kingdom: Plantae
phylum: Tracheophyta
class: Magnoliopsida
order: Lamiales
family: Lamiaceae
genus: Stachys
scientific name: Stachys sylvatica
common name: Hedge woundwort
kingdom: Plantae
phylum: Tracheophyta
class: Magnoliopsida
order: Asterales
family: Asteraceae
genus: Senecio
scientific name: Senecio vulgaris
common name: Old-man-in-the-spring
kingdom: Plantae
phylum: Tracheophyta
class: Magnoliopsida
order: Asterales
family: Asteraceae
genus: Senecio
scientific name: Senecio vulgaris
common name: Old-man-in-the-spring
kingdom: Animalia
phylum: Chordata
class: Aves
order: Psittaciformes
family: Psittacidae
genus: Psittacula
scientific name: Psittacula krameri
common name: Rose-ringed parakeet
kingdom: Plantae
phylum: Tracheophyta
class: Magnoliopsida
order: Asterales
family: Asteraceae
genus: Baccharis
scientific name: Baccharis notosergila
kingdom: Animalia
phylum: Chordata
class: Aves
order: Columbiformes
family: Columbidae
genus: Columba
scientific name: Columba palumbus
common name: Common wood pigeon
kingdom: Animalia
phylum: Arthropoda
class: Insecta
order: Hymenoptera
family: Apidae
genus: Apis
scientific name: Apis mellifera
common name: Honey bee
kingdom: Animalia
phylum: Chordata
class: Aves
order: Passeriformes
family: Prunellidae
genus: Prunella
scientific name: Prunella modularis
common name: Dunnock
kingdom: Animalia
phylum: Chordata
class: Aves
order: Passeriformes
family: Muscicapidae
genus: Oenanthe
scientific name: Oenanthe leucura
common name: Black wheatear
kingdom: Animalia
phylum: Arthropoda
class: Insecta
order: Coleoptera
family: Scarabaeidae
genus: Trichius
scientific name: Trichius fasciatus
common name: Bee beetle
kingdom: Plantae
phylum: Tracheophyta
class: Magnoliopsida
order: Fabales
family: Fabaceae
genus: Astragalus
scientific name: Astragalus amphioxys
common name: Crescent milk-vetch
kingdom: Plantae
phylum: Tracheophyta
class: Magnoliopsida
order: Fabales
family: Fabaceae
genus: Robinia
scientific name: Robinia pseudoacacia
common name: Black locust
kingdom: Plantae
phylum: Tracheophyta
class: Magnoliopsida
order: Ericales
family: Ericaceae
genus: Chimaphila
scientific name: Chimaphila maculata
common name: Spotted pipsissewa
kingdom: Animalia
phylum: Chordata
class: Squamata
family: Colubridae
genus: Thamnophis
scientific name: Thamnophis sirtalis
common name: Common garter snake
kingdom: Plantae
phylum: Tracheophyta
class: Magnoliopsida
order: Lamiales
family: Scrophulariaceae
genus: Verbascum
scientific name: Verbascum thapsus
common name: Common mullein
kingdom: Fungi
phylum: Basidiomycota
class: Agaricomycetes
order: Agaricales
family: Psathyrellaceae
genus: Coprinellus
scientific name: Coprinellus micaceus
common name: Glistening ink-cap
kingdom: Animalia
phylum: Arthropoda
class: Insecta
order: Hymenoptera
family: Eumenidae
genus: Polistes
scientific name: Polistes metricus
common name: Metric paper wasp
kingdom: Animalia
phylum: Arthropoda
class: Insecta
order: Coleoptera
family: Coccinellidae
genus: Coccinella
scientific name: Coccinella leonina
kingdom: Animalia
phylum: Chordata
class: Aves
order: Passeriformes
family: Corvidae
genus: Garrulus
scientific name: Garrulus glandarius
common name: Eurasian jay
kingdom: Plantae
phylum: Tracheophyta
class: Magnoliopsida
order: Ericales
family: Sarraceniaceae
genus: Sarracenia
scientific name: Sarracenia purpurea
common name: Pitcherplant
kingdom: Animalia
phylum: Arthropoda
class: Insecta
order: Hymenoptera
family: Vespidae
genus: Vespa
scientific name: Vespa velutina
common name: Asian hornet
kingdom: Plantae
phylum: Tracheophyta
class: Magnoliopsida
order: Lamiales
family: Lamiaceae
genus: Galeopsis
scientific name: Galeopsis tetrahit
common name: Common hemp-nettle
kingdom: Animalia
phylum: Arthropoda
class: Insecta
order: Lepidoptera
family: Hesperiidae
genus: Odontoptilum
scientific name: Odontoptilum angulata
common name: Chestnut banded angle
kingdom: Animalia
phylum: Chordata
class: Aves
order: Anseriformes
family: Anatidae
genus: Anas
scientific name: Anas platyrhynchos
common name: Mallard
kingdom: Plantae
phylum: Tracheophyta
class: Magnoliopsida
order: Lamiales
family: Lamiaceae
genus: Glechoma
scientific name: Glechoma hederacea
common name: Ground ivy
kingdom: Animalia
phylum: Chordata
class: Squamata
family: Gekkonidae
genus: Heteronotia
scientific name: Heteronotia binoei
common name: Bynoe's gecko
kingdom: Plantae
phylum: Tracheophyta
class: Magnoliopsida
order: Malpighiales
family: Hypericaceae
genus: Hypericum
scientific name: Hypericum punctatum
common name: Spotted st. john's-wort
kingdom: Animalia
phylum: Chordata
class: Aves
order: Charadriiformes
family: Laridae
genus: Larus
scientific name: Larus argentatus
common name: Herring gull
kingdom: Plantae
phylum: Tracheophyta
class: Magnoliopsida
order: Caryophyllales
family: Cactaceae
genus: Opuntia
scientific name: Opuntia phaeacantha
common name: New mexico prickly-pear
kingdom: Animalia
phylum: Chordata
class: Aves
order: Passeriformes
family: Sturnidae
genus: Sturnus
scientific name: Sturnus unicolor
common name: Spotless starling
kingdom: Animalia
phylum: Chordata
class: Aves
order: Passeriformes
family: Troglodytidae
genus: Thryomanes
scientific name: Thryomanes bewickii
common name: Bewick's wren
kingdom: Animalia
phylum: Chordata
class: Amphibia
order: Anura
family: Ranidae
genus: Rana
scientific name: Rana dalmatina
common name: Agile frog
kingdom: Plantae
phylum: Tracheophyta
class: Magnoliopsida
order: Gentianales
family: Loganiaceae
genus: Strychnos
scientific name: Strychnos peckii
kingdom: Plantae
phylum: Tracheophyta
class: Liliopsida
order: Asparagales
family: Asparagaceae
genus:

**Your instructions**
Output the lines of the entries above, from the line with "scientific name: Thamnophis sirtalis" to the line with "common name: Eurasian jay", as a Markdown table with the columns Row and Line, leaving out any blank lines.

**Result**
| Row | Line |
|---|---|
| 1 | scientific name: Thamnophis sirtalis |
| 2 | common name: Common garter snake |
| 3 | kingdom: Plantae |
| 4 | phylum: Tracheophyta |
| 5 | class: Magnoliopsida |
| 6 | order: Lamiales |
| 7 | family: Scrophulariaceae |
| 8 | genus: Verbascum |
| 9 | scientific name: Verbascum thapsus |
| 10 | common name: Common mullein |
| 11 | kingdom: Fungi |
| 12 | phylum: Basidiomycota |
| 13 | class: Agaricomycetes |
| 14 | order: Agaricales |
| 15 | family: Psathyrellaceae |
| 16 | genus: Coprinellus |
| 17 | scientific name: Coprinellus micaceus |
| 18 | common name: Glistening ink-cap |
| 19 | kingdom: Animalia |
| 20 | phylum: Arthropoda |
| 21 | class: Insecta |
| 22 | order: Hymenoptera |
| 23 | family: Eumenidae |
| 24 | genus: Polistes |
| 25 | scientific name: Polistes metricus |
| 26 | common name: Metric paper wasp |
| 27 | kingdom: Animalia |
| 28 | phylum: Arthropoda |
| 29 | class: Insecta |
| 30 | order: Coleoptera |
| 31 | family: Coccinellidae |
| 32 | genus: Coccinella |
| 33 | scientific name: Coccinella leonina |
| 34 | kingdom: Animalia |
| 35 | phylum: Chordata |
| 36 | class: Aves |
| 37 | order: Passeriformes |
| 38 | family: Corvidae |
| 39 | genus: Garrulus |
| 40 | scientific name: Garrulus glandarius |
| 41 | common name: Eurasian jay |